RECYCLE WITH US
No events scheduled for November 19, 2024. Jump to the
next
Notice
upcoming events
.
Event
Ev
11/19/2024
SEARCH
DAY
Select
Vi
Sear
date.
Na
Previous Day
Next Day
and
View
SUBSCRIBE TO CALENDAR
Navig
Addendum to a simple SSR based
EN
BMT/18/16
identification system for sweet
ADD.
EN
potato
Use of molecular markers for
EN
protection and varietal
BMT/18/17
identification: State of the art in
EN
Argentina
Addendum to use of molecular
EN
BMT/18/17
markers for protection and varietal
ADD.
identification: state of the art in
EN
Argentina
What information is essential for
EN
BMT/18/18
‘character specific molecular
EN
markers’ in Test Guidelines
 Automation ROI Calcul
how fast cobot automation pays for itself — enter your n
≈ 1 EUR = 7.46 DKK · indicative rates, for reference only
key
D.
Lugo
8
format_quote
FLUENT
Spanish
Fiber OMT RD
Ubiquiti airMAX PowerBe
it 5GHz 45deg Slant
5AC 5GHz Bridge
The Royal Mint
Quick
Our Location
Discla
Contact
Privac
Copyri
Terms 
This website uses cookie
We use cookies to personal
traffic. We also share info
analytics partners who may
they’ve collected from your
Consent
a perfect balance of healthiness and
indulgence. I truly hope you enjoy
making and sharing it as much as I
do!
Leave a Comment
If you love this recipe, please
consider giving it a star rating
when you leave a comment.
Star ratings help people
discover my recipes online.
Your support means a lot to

--

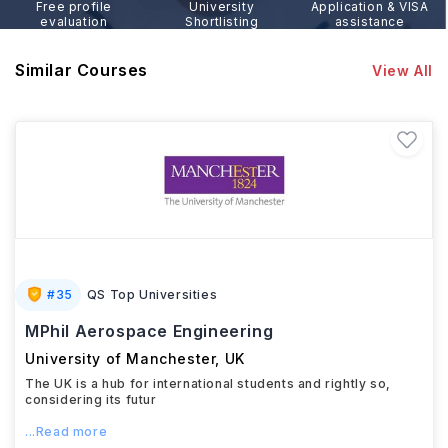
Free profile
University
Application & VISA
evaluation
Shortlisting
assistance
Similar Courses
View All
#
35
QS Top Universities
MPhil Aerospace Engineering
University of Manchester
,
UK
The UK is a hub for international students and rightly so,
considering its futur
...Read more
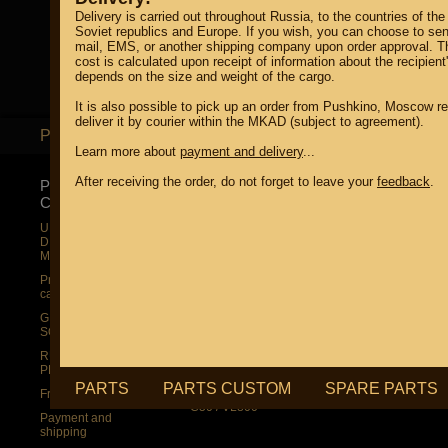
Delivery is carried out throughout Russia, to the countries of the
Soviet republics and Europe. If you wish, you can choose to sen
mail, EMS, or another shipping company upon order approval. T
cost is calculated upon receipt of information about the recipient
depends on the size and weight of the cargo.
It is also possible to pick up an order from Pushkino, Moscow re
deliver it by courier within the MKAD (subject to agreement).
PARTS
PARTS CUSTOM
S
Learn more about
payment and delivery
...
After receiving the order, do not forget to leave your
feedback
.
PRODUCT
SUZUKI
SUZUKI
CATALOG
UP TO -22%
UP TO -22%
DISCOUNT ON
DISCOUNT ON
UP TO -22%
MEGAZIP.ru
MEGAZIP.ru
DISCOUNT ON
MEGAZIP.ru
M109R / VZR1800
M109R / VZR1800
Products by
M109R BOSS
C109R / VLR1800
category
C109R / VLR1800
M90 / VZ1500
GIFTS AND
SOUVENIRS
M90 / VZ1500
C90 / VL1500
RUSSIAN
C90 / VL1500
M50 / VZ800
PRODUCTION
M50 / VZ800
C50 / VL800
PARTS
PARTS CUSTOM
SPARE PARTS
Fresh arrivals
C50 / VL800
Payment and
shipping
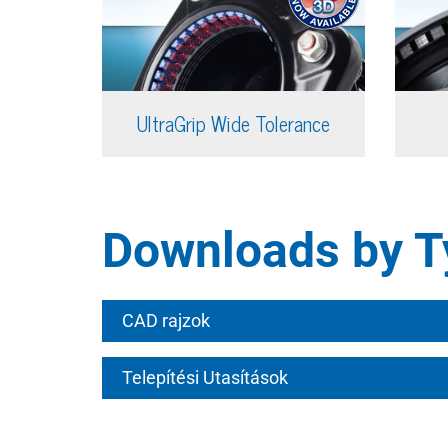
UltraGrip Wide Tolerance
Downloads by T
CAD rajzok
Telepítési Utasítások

...

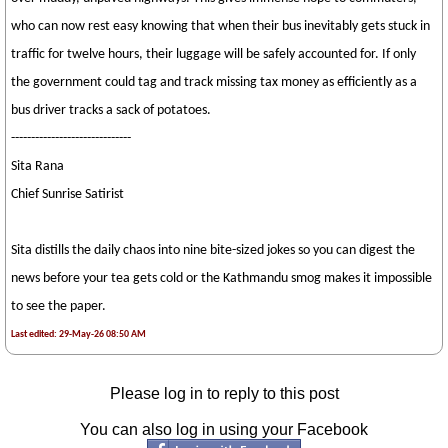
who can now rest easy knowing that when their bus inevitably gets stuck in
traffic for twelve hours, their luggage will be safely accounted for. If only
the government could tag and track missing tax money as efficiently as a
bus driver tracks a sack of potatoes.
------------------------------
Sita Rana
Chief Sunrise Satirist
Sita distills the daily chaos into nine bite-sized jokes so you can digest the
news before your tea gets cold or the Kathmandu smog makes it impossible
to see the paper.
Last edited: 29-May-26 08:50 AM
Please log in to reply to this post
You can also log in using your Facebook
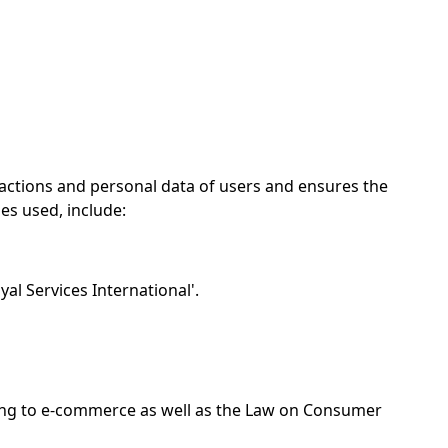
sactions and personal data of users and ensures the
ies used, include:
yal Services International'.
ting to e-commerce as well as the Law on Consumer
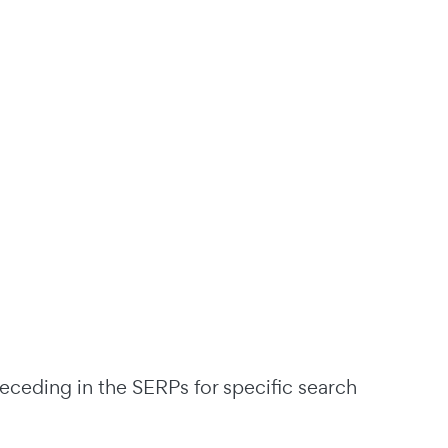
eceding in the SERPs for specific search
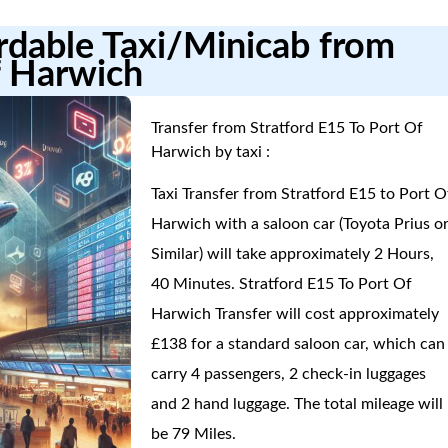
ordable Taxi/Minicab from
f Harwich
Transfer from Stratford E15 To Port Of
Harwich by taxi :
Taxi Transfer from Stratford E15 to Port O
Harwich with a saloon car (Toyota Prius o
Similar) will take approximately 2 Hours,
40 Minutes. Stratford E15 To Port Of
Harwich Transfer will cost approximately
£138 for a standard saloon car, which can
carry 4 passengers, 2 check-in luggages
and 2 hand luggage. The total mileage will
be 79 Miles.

* **Exercise directions**
Reproduce the lines running from the line with "ordable Taxi/Minicab from" up to and including the line with "be 79 Miles.", unchanged and with nothing else.

* **Response area**
ordable Taxi/Minicab from
f Harwich
Transfer from Stratford E15 To Port Of
Harwich by taxi :
Taxi Transfer from Stratford E15 to Port O
Harwich with a saloon car (Toyota Prius o
Similar) will take approximately 2 Hours,
40 Minutes. Stratford E15 To Port Of
Harwich Transfer will cost approximately
£138 for a standard saloon car, which can
carry 4 passengers, 2 check-in luggages
and 2 hand luggage. The total mileage will
be 79 Miles.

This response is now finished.